Somut olayda; üzerinde başkaca hacizlerin de bulunduğu görülen taşınmazın 26.11.2015 tarihli arttırmada 25.000,00 TL bedelle alacaklıya ihale edildiği görülmektedir. Bu durumda, icra müdürlüğünce öncelikle İİK’nun 140. maddesi uyarınca sıra cetveli yapılarak alacaklının ihale bedelini yatırması gerekip gerekmediğinin belirlenmesi, ihale bedelinin yatırılması gerekir ise İİK’nun 133. maddesine göre işlem yapılması gerekir.
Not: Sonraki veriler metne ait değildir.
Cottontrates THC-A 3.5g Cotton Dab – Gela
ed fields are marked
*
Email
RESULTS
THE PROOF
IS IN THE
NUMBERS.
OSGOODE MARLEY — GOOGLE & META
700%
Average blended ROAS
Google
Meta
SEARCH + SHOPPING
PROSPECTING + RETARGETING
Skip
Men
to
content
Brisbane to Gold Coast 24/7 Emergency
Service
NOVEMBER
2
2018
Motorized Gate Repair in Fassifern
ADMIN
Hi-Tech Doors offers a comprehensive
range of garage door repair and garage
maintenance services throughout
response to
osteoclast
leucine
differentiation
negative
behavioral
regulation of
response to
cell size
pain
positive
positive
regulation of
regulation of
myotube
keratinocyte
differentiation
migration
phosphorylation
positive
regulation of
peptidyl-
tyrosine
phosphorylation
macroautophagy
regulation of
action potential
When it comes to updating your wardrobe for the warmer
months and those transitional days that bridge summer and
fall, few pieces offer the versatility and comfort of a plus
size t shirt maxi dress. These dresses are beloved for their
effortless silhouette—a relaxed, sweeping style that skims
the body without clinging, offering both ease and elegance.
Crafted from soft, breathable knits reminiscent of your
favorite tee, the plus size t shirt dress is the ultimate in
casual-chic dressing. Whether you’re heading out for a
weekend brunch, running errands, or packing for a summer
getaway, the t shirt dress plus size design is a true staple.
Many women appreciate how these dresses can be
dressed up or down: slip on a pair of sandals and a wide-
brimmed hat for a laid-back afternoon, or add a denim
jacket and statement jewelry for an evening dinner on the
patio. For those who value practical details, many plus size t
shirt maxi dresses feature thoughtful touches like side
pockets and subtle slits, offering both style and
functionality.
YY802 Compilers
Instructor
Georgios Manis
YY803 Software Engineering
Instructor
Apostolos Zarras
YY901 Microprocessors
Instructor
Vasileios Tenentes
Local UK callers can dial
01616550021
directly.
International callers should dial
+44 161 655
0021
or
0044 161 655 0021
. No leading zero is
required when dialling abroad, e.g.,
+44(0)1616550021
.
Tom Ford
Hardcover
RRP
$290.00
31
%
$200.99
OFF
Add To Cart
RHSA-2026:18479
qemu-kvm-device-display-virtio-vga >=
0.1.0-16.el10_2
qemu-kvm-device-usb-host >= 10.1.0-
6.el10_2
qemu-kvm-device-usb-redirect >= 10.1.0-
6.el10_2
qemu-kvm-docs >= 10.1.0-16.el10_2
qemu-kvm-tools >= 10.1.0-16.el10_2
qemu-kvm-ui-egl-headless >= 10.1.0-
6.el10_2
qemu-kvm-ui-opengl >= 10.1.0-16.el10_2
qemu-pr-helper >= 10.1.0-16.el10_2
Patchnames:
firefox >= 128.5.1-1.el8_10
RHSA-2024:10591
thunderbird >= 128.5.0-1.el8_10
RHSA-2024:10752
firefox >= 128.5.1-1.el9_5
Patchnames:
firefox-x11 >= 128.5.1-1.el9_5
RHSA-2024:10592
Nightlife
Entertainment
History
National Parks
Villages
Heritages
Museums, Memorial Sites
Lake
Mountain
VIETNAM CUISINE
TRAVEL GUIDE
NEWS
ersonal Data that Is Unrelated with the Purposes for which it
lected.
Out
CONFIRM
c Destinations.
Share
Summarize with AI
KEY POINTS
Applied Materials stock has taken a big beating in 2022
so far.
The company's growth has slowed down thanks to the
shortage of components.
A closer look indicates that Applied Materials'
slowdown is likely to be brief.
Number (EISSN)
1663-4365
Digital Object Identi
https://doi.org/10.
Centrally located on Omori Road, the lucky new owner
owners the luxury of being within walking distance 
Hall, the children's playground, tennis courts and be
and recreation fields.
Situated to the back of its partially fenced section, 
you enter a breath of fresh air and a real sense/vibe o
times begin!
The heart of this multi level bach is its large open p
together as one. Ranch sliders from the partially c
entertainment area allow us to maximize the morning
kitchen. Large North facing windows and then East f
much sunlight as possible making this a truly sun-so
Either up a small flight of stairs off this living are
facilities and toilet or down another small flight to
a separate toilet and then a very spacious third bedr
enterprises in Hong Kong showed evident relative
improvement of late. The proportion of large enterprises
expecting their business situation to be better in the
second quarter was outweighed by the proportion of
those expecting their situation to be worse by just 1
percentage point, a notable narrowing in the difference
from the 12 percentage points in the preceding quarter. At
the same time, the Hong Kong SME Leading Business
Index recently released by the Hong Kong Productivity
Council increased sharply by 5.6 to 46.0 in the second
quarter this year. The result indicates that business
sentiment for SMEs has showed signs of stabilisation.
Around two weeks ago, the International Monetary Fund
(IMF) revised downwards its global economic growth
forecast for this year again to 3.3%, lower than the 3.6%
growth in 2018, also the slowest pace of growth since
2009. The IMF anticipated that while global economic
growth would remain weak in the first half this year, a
Takip alacaklısının taşınmazı ihale ile satın alması ve kendisinden önce gelen başka alacaklı bulunmaması halinde, alacağı oranında satış bedelini ödemekten kaçınabileceği, “satış bedelini, alacağına mahsup edebileceği”, satışa çıkarılan taşınmazın takip alacaklısı tarafından alacağına mahsuben alınmak istemesi ve taşınmaz üzerinde alıcının yaptığı takip nedeniyle koydurduğu hacizden önce konulmuş, başkaca haciz bulunması halinde ileride sıra cetveli yapılması gerekeceğinden ve henüz sıra cetveli yapılmamış olduğundan, takip alacaklısının alacağının ihale bedelini karşılayıp karşılamadığı saptanıp ve dolayısıyla takip alacaklısı aleyhine fark doğduğu tespit edilmeden takip alacaklısı olan ihale alıcısına ihale bedelini yatırması için süre verilmesi yönündeki icra müdürlüğü kararı doğru değildir.
O halde mahkemece, birden fazla alacaklı bulunması nedeniyle, İİK’nun 140. maddesi gereğince icra müdürlüğünce sıra cetveli yapılarak alacaklının ihale bedelini yatırmasının gerekip gerekmediği belirlendikten sonra, alacaklı aleyhine fark doğduğu tespit edilir ise alacaklıya ihale bedelini yatırmak üzere süre verilmesi yönünde işlem yapılması gerektiğine karar verilmesi gerekirken, yazılı şekilde hüküm tesisi isabetsizdir.
SONUÇ : Alacaklının temyiz itirazlarının kabulü ile mahkeme kararının yukarıda yazılı nedenlerle İİK’nun 366 ve HUMK’nun 428. maddeleri uyarınca (BOZULMASINA), peşin alınan harcın istek halinde iadesine, ilamın tebliğinden itibaren 10 gün içinde karar düzeltme yolu açık olmak üzere, 24/02/2017 gününde oybirliğiyle karar verildi.